I’m reminded of a joke that Slavoj Žižek told on a recent episode of the public radio show Smiley and West, a joke which the philosopher used to illustrate we he sees as the true spirit of capitalism:

“Like we in Slovenia, in my country, we have a beautiful disgusting saying that if you ask a Slovenian farmer, God appears to a Slovenian farmer and tells him I will give you a cow but I will give to your neighbor two cows.  A Slovenian farmer answers no.  Rather kill one of my cows but kill two cows of my neighbor.”

In this case, if Zimmerman is currently under the scrutiny in the media, Ms. Eisner would rather have us “kill two cows” and make sure that Trayvon is not only scrutinized but smeared. Why else would she call him a “colored boy” if not to recall an era in which this demeaning phrase was what white folks treated as neutrality in their regard of African-American youth and not as an actual racial slur? Like Geraldo Rivera’s absurd claim that Trayvon’s hoodie was as responsible for his death as George Zimmerman’s gun, Eisner’s cartoon presents the argument that if the media has vilified Zimmerman as a “big, bad white man” on the basis of ethnicity, then it has not fulfilled its responsibility to duly defame and blame the victim on the basis of his.

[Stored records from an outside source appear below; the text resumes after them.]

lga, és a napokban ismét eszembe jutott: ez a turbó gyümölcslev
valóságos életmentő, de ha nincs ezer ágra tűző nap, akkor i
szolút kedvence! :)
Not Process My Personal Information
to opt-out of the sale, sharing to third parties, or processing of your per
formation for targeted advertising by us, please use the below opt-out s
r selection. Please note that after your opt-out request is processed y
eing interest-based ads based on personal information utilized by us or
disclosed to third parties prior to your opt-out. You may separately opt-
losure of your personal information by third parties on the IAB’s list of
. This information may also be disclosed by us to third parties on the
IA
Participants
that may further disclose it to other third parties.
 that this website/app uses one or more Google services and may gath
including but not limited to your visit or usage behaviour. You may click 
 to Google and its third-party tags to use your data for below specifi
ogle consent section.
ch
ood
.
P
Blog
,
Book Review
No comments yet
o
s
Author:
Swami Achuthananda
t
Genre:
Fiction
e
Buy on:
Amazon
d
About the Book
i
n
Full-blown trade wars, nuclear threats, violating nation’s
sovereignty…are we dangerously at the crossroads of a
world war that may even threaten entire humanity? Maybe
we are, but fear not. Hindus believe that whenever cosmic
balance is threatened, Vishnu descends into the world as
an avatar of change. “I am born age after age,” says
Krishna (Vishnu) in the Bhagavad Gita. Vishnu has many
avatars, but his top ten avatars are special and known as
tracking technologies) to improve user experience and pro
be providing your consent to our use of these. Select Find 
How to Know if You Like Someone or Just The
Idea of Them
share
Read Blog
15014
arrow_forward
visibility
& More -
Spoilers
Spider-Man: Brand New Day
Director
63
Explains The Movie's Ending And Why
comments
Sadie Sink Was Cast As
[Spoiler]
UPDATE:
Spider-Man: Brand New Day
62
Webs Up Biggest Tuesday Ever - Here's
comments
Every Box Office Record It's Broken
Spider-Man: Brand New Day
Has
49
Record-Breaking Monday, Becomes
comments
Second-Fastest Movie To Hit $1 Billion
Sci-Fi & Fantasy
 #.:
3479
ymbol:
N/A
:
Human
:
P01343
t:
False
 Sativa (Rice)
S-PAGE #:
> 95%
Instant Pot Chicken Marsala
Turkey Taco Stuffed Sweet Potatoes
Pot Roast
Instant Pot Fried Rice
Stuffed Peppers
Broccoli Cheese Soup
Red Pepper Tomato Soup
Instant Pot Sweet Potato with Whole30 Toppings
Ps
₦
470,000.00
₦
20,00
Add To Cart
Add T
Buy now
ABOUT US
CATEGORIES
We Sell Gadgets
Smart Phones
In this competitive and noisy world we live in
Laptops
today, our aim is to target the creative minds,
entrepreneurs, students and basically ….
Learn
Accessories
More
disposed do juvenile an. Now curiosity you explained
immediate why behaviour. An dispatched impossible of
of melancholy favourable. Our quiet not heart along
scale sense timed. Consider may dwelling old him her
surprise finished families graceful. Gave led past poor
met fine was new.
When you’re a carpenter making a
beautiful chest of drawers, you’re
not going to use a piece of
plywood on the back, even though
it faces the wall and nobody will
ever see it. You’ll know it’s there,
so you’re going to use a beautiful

Again, I am not trying to suggest that Ms. Eisner is anything other than a college student who still has a lot to learn about the history of her country, its language, and the difference between media bias and yellow journalism. But in all honesty, she also has a hell of a lot to learn about cartooning. Many have already commented on the ovoid features of the young child as resembling that of an inflatable sex doll. (Either that, or in my opinion, what the childhood drawings of notorious porn-face-tracer/comic-book-artist Greg Land might have looked like.) Also, it is unclear if the child is supposed to be shocked by what she (?) is hearing, or if there is some other emotion or reaction involved. Also, the child’s right arm seems to suggest a short-sleeved shirt, but the left arm is either long-sleeved or, honestly, pretty much non-existent; her left hand just kind of shoots out from her hip. And really, the lettering in the speech balloon is just, like, totally all over the place. The arrows pointing to “white” and “colored” make sure that we don’t forget that these are important words, and that this cartoon – by extension – is making an important point about an important issue that we might have missed without a triad of arrows pointing to each racial signifier like it was the neon sign outside of a strip club. Also, we can see that the “o” in “innocent” is replaced by a (black) heart, which is kind of awkwardly followed up by another heart right after the word itself, which is probably just supposed to be decorative – that is, just a heart and not to be read as “innocento.” Which is just bad lettering, although I doubt that the paper will receive any angry letters about that. Finally, it is also worth pointing out that the cartoon misspells Trayvon’s name as “Treyvon” on the book cover, which is either just sheer sloppiness or further signifies a complete disregard for the victim and all that his name has come to stand for over the last few weeks.

His name is the easiest thing that Eisner could have gotten right.